This is a contributed piece Michael Laurie, vice president product strategy, eSignLive by VASCO

Doing business digitally throughout Europe is set to become easier and more widespread as new regulations and solutions to the market begin to ease transacting across borders. One of the technologies enabling this is electronic signatures. E-signatures help organisations of all sizes across all industries to complete business transactions digitally, anytime, anywhere, on any device, while improving the customer experience.

Analyst firm Forrester Research identified in a May, 2015 report: “Brief: E-Signature Transactions Topped 210 Million in 2014” that markets such as Europe represent a greenfield due to new legislation that promises to promote e-signature adoption across the region. Here are three recent developments facilitating the adoption of e-signatures in Europe.

The new eIDAS regulation in place from 1st July

The game-changer when it comes to e-signature adoption is the EU regulation eIDAS (Electronic Identification and Trust Services for Electronic Transactions in the Internal Market). eIDAS will replace the existing EU Directive on July 1 and provide a regulation that applies across Europe, essentially unifying cross-border recognition of e-identities and e-signatures. This standard for electronic signatures will result in secure and seamless electronic interactions between businesses, citizens and public authorities, transforming a process long blighted by confusion, inconsistencies and poor compliance.

While e-signatures have been recognised with the same legally-binding status as handwritten ink, it was each EU member’s different enactments of the directive that presented a problem. End users were often required to support multiple signature creation and verifications to accommodate the lack of applicability across multiple countries, an inconvenience which heavily undermined the original premise of digital communication to be a hassle and red tape-free alternative to paper-based activities.

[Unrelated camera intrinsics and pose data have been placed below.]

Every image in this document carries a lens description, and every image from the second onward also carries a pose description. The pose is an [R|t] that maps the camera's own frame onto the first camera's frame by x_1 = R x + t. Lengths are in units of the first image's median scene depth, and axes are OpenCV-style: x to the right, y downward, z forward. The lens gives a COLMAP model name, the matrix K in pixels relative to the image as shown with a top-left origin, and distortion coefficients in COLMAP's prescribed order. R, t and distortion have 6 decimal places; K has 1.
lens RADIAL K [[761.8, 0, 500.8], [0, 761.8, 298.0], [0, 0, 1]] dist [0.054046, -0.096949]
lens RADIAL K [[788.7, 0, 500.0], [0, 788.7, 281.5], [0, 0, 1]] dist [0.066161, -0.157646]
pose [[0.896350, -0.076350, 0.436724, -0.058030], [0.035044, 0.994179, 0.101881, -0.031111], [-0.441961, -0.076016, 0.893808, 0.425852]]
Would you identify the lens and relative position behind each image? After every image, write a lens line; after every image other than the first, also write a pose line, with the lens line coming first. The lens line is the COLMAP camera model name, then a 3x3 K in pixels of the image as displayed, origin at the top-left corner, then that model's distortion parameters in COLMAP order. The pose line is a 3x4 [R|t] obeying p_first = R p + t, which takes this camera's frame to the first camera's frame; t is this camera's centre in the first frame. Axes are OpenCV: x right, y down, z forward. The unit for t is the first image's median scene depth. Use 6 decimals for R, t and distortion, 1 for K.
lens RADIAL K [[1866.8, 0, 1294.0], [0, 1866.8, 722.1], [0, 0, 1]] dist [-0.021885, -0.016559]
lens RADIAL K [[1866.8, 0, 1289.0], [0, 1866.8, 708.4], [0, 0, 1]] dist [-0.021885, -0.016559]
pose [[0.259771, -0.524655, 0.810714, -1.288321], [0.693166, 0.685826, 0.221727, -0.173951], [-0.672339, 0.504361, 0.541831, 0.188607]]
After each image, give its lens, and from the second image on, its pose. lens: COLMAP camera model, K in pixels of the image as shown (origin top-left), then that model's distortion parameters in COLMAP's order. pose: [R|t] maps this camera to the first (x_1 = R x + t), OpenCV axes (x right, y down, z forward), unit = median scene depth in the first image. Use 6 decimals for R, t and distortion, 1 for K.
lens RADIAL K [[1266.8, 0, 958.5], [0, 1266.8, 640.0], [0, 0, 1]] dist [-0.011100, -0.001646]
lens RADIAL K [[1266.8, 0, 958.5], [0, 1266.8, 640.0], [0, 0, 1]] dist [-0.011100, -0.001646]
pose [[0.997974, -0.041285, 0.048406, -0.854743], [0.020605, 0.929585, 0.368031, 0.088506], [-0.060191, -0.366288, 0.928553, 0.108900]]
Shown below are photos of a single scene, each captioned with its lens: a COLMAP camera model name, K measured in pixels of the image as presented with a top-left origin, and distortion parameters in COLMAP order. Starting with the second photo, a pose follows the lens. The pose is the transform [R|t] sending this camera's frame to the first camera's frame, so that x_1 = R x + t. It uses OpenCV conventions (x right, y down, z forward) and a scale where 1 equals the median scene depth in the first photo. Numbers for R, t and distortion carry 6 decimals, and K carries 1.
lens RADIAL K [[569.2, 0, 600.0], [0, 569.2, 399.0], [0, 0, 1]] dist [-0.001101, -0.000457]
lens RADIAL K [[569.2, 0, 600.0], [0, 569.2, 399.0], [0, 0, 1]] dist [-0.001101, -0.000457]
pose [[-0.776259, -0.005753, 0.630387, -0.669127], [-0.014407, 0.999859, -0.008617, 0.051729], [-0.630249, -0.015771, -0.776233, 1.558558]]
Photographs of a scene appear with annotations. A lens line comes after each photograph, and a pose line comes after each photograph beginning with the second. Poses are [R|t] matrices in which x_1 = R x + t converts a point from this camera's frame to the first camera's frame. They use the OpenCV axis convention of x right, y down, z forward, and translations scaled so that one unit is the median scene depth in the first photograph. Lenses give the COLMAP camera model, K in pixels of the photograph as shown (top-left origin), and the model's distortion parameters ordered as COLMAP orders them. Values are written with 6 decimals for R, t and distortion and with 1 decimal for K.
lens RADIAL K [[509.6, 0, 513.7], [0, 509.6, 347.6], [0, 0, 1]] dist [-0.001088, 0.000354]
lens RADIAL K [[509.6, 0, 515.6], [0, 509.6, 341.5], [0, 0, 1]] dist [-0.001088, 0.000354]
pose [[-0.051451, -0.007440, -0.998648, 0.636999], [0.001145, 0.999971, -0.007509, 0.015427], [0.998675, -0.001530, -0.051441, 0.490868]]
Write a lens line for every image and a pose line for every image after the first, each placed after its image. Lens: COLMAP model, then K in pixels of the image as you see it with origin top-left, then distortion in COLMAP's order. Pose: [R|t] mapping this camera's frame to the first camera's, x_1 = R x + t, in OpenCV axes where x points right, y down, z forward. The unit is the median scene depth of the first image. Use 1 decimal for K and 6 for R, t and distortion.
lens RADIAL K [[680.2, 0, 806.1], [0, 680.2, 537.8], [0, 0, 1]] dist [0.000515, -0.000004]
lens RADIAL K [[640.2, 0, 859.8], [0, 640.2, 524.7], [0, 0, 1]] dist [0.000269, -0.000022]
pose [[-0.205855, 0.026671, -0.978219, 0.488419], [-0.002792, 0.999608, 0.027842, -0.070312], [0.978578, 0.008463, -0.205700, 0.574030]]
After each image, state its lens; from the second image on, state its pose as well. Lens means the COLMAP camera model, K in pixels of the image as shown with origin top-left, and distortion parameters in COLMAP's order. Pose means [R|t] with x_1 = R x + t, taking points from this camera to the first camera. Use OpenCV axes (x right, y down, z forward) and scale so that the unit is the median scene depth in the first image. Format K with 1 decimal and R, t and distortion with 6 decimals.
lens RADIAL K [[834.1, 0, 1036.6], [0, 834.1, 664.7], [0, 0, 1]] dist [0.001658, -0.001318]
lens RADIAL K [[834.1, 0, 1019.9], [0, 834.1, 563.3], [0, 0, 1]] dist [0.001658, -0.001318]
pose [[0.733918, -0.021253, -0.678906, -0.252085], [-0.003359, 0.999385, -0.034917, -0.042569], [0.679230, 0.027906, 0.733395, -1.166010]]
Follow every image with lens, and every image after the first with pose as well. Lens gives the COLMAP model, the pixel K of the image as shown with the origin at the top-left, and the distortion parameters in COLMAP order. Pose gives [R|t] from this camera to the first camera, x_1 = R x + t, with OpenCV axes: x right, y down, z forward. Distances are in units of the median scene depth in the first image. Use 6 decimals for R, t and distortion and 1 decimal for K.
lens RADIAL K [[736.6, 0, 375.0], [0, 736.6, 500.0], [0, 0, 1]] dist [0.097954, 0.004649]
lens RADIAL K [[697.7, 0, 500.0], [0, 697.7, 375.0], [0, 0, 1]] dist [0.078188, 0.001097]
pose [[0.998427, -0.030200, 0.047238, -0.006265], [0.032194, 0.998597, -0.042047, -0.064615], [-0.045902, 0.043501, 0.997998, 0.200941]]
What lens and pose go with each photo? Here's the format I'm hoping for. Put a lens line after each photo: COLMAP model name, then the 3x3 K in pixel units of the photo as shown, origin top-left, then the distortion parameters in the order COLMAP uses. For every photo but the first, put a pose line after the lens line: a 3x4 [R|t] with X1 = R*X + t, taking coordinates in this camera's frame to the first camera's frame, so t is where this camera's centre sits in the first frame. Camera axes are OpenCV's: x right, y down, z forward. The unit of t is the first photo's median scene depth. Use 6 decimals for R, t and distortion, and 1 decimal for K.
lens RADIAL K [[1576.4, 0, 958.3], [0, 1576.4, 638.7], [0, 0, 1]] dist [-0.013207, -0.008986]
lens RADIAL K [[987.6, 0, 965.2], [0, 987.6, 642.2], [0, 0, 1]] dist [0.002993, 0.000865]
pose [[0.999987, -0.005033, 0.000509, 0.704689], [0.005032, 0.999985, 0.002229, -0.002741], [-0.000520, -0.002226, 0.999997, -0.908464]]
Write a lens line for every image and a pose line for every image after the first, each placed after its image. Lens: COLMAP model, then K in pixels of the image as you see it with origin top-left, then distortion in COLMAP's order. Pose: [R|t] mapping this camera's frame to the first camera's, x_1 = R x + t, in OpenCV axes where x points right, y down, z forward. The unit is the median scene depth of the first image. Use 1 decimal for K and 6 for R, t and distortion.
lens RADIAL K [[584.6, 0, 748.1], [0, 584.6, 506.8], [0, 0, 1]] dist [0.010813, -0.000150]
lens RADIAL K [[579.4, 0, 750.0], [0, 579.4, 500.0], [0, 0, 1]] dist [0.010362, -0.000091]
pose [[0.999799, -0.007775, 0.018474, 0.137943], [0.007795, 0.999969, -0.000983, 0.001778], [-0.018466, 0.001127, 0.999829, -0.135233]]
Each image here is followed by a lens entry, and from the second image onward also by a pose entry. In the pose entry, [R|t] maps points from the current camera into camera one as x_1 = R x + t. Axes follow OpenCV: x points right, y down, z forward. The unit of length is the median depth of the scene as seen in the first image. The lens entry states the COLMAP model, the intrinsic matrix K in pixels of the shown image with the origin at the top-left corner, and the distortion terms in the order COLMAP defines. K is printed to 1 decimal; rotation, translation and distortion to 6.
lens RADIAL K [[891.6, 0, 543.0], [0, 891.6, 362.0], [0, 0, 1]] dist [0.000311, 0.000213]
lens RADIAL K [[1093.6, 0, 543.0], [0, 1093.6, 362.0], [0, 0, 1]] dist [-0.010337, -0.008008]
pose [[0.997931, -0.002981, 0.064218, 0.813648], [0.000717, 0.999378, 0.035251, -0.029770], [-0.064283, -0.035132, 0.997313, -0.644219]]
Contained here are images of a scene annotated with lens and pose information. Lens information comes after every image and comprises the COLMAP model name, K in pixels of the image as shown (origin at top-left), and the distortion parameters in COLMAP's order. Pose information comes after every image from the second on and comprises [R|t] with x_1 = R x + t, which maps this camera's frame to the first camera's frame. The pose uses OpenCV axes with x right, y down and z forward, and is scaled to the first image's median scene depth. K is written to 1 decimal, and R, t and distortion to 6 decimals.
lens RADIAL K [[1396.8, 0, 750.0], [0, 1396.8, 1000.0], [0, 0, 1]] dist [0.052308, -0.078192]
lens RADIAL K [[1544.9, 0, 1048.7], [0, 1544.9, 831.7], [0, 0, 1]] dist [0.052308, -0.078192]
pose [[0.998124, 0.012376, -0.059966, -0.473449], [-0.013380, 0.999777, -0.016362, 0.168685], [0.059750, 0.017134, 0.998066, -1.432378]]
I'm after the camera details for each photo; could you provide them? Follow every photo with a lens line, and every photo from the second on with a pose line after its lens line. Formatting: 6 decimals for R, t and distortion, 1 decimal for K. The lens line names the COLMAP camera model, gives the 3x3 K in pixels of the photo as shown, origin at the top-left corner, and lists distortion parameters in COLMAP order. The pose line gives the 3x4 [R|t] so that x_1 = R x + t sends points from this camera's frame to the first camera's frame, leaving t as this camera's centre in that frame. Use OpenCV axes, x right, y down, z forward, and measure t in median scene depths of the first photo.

EU-US Privacy Shield and the GDPR

As businesses move towards transacting completely digitally, data residency is an issue that will only intensify, particularly among regulated industries such as banking, insurance, government and healthcare that rely on safe and secure digital transactions.

The drive for improved data security will also gain momentum in light of the recent repeal of the Safe Harbour Privacy Principles, which allowed European citizens’ personal information from the EU to be sent and stored in US data centres. American firms, including Facebook and Amazon, were able to self-certify that the information they sent would be properly protected, a move that came under fire when it emerged the NSA was regularly accessing their user data, including the NSA’s mass surveillance carried out on technology companies.

A more robust approach to data security is driving both demand and opportunity. With the EU-US Privacy Shield, the successor to the Safe Harbour agreement, awaiting final approval, American companies no longer have a single standard for consumer privacy and data storage in both the US and Europe and the need for providers that meet in-country data residency requirements comes the fore. The scene is set for a solution provider to take the bull by the horns and spearhead the global drive of e-signatures, and crucially extend the reach from beyond the traditional territory of North America.

And with the General Data Protection Regulation (GDPR), the successor to the General Data Protection Directive, going into effect in 2018 with the aim of harmonising data protection regulations across the EU, there will still be restrictions on international data transfers without the proper safeguards in place and without the approval from a supervisory body.